- Born: 5 March 1955 (age 71) Frederiksberg, Denmark
- Occupations: Chief physician, Mental Health Centre Copenhagen; Professor of Psychiatry, University of Copenhagen;
- Awards: Richard J. Wyatt Award (2016); The Novo Nordisk Prize (2020); Sasakawa Health Prize (2025);

Academic background
- Education: University of Copenhagen (MD, PhD, DMSc)

Academic work
- Discipline: Psychiatry
- Sub-discipline: Early intervention in psychosis; Suicide prevention; Epidemiology;

= Merete Nordentoft =

Danish psychiatrist (born 1955)

Merete Nordentoft (born March 5, 1955) is a Danish psychiatrist, researcher and professor of clinical psychiatry at the University of Copenhagen. She is recognized for her work in suicide prevention and early intervention in psychosis.

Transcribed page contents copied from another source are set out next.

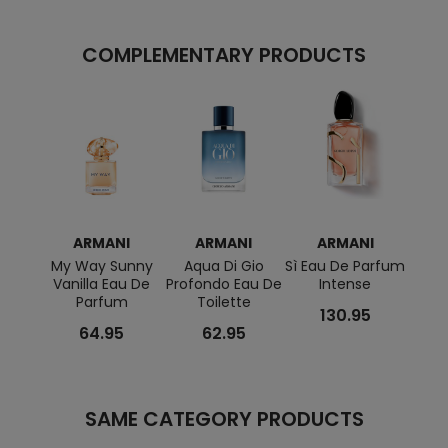
COMPLEMENTARY PRODUCTS
ARMANI
ARMANI
ARMANI
A
My Way Sunny
Aqua Di Gio
Sì Eau De Parfum
Gior
Vanilla Eau De
Profondo Eau De
Intense
Acqua
Parfum
Toilette
De To
130.95
64.95
62.95
SAME CATEGORY PRODUCTS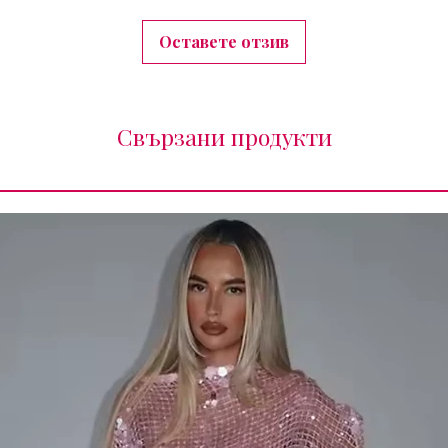
Оставете отзив
Свързани продукти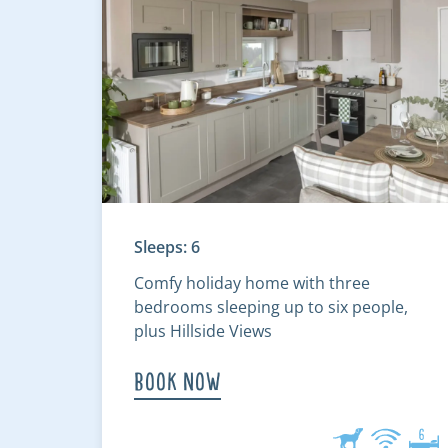
Sleeps: 6
Comfy holiday home with three
bedrooms sleeping up to six people,
plus Hillside Views
Book Now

The early intervention program OPUS was first established as a research project in 1998 under her leadership; it was subsequently made the standard treatment for first-episode psychosis and schizophrenia spectrum disorders in Denmark.

She earned her PhD in 1994 and has been a chief psychiatrist at Bispebjerg Hospital since 1998. In 2007, she received the higher doctoral degree Doctor of Medical Science (DMSc) and also became a professor of clinical psychiatry. In 1997–1998 she co-authored a national plan for suicide prevention and contributed to the founding of the Danish Centre for Suicide Prevention.

Nordentoft is one of the most cited researchers in psychiatry internationally; as of 2025 she is on Clarivate's list of Highly Cited Researchers, placing her among the 0.1% most cited researchers worldwide. She is credited with helping secure domestic and international research grants worth DKK 700 million (US$110 million). The World Health Organization awarded her the 2025 Sasakawa Health Prize for "her outstanding innovative work in health development". In 2017 she received the Marie and August Krogh Prize, and in 2020 she received the Novo Nordisk Prize.

Nordentoft was president of International Early Psychosis Association from 2014 to 2016, and was honored with the association's Richard J. Wyatt Award for her contributions to early intervention. From 2022 to 2024, she served as president for the Schizophrenia International Research Society (SIRS). For her work on early intervention for first-episode psychosis as well as for her work on suicide prevention, she received the 2026 SIRS Lifetime Achievement Award. She was chairperson of the Danish Psychiatric Society in 2000–2002 and for a second period from 2022 to 2026.